Re: [PATCH 6/6] shmem: add large folios support to the write path

Yosry Ahmed <yosryahmed@xxxxxxxxxx> · Tue, 19 Sep 2023 14:51:40 -0700

On Tue, Sep 19, 2023 at 2:47 PM Luis Chamberlain <mcgrof@xxxxxxxxxx> wrote:
>
> On Tue, Sep 19, 2023 at 09:00:16AM -0700, Yosry Ahmed wrote:
> > On Tue, Sep 19, 2023 at 6:27 AM Daniel Gomez <da.gomez@xxxxxxxxxxx> wrote:
> > >
> > > On Mon, Sep 18, 2023 at 11:55:34AM -0700, Yosry Ahmed wrote:
> > > > On Mon, Sep 18, 2023 at 1:00 AM Daniel Gomez <da.gomez@xxxxxxxxxxx> wrote:
> > > > >
> > > > > On Fri, Sep 15, 2023 at 11:26:37AM -0700, Yosry Ahmed wrote:
> > > > > > On Fri, Sep 15, 2023 at 2:51 AM Daniel Gomez <da.gomez@xxxxxxxxxxx> wrote:
> > > > > > >
> > > > > > > Add large folio support for shmem write path matching the same high
> > > > > > > order preference mechanism used for iomap buffered IO path as used in
> > > > > > > __filemap_get_folio().
> > > > > > >
> > > > > > > Use the __folio_get_max_order to get a hint for the order of the folio
> > > > > > > based on file size which takes care of the mapping requirements.
> > > > > > >
> > > > > > > Swap does not support high order folios for now, so make it order 0 in
> > > > > > > case swap is enabled.
> > > > > >
> > > > > > I didn't take a close look at the series, but I am not sure I
> > > > > > understand the rationale here. Reclaim will split high order shmem
> > > > > > folios anyway, right?
> > > > >
> > > > > For context, this is part of the enablement of large block sizes (LBS)
> > > > > effort [1][2][3], so the assumption here is that the kernel will
> > > > > reclaim memory with the same (large) block sizes that were written to
> > > > > the device.
> > > > >
> > > > > I'll add more context in the V2.
> > > > >
> > > > > [1] https://protect2.fireeye.com/v1/url?k=a80aab33-c981be05-a80b207c-000babff9b5d-b656d8860b04562f&q=1&e=46666acf-d70d-4e8d-8d00-b027808ae400&u=https%3A%2F%2Fkernelnewbies.org%2FKernelProjects%2Flarge-block-size
> > > > > [2] https://protect2.fireeye.com/v1/url?k=3f753ca2-5efe2994-3f74b7ed-000babff9b5d-e678f885471555e3&q=1&e=46666acf-d70d-4e8d-8d00-b027808ae400&u=https%3A%2F%2Fdocs.google.com%2Fspreadsheets%2Fd%2Fe%2F2PACX-1vS7sQfw90S00l2rfOKm83Jlg0px8KxMQE4HHp_DKRGbAGcAV-xu6LITHBEc4xzVh9wLH6WM2lR0cZS8%2Fpubhtml%23
> > > > > [3] https://lore.kernel.org/all/ZQfbHloBUpDh+zCg@xxxxxxxxxxxxxxxxxxx/
> > > > > >
> > > > > > It seems like we only enable high order folios if the "noswap" mount
> > > > > > option is used, which is fairly recent.
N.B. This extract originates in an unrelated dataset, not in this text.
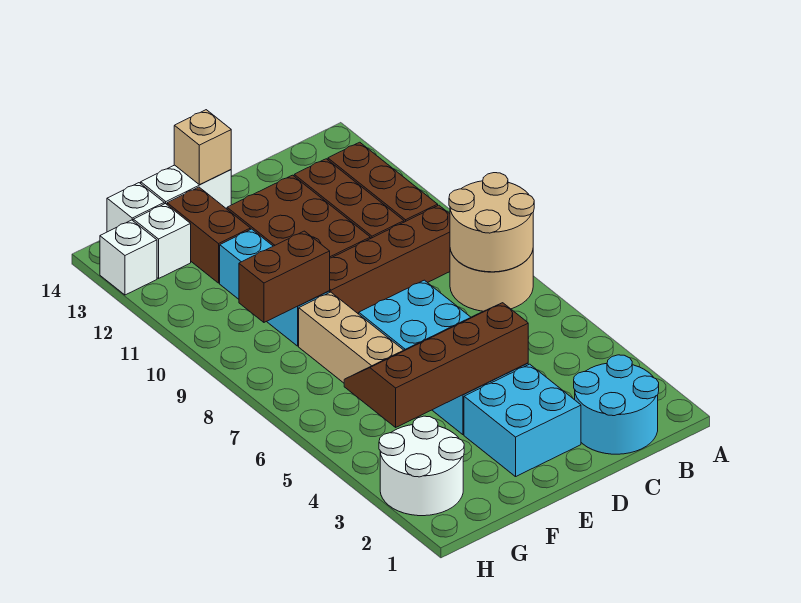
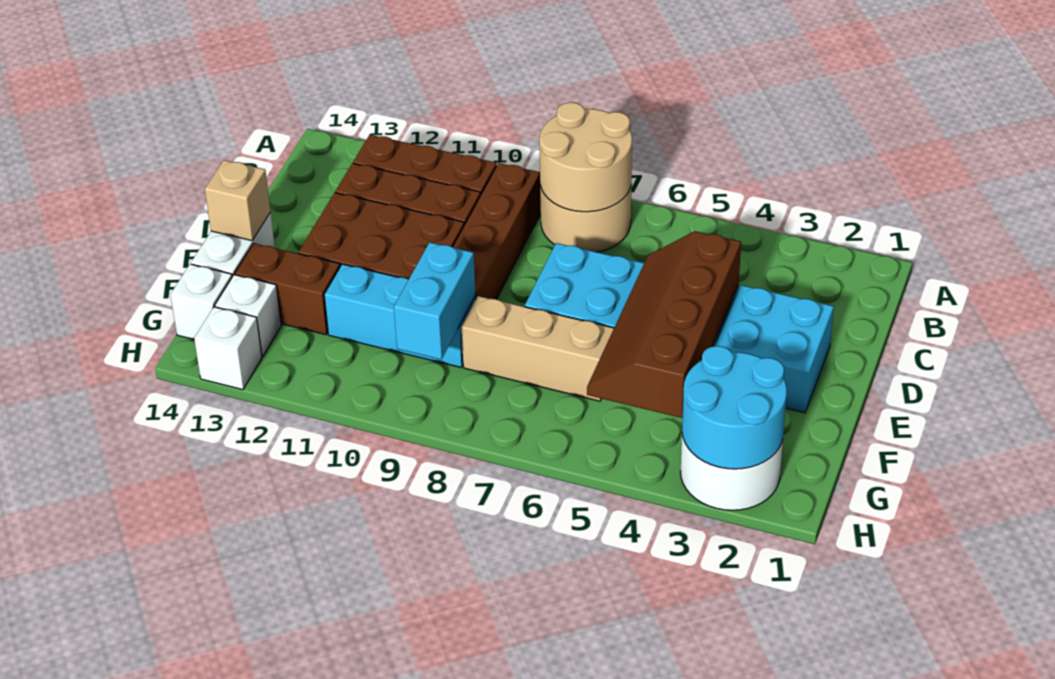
cyan 2x2 round brick [574,355,659,454] -> cyan 2x2 round brick moved to [682,346,787,469]
brown 1x2 brick [239,231,330,322] -> cyan 1x2 brick [394,242,476,360]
I doubt it is widely used.
> > > > >
> > > > > For now, I skipped the swap path as it currently lacks support for
> > > > > high order folios. But I'm currently looking into it as part of the LBS
> > > > > effort (please check spreadsheet at [2] for that).
> > > >
> > > > Thanks for the context, but I am not sure I understand.
> > > >
> > > > IIUC we are skipping allocating large folios in shmem if swap is
> > > > enabled in this patch. Swap does not support swapping out large folios
> > > > as a whole (except THPs), but page reclaim will split those large
> > > > folios and swap them out as order-0 pages anyway. So I am not sure I
> > > > understand why we need to skip allocating large folios if swap is
> > > > enabled.
> > >
> > > I lifted noswap condition and retested it again on top of 230918 and
> > > there is some regression. So, based on the results I guess the initial
> > > requirement may be the way to go. But what do you think?
> > >
> > > Here the logs:
> > > * shmem-large-folios-swap: https://gitlab.com/-/snippets/3600360
> > > * shmem-baseline-swap : https://gitlab.com/-/snippets/3600362
> > >
> > > -Failures: generic/080 generic/126 generic/193 generic/633 generic/689
> > > -Failed 5 of 730 tests
> > > \ No newline at end of file
> > > +Failures: generic/080 generic/103 generic/126 generic/193 generic/285 generic/436 generic/619 generic/633 generic/689
> > > +Failed 9 of 730 tests
> > > \ No newline at end of file
> > > >
> >
> > I am not really familiar with these tests so I cannot really tell
> > what's going on. I can see "swapfiles are not supported" in the logs
> > though, so it seems like we are seeing extra failures by just lifting
> > "noswap" even without actually swapping. I am curious if this is just
> > hiding a different issue, I would at least try to understand what's
> > happening.
> >
> > Anyway, I don't have enough context here to be useful. I was just
> > making an observation about reclaim splitting shmem folios to swap
> > them out as order-0 pages, and asking why this is needed based on
> > that. I will leave it up to you and the reviewers to decide if there's
> > anything interesting here.
>
> The tests which are failing seem be related to permissions, I could not
> immediate decipher why, because as you suggest we'd just be doing the
> silly thing of splitting large folios on writepage.
>
> I'd prefer we don't require swap until those regressions would be fixed.
>
> Note that part of the rationale to enable this work is to eventually
> also extend swap code to support large order folios, so it is not like
> this would be left as-is. It is just that it may take time to resolve
> the kinks with swap.
>
> So I'd stick to nowap for now.
>
> The above tests also don't stress swap too, and if we do that I would
> imagine we might see some other undesirable failures.
>
>  Luis

I thought we already have some notion of exercising swap with large
shmem folios from THPs, so this shouldn't be new, but perhaps I am
missing something.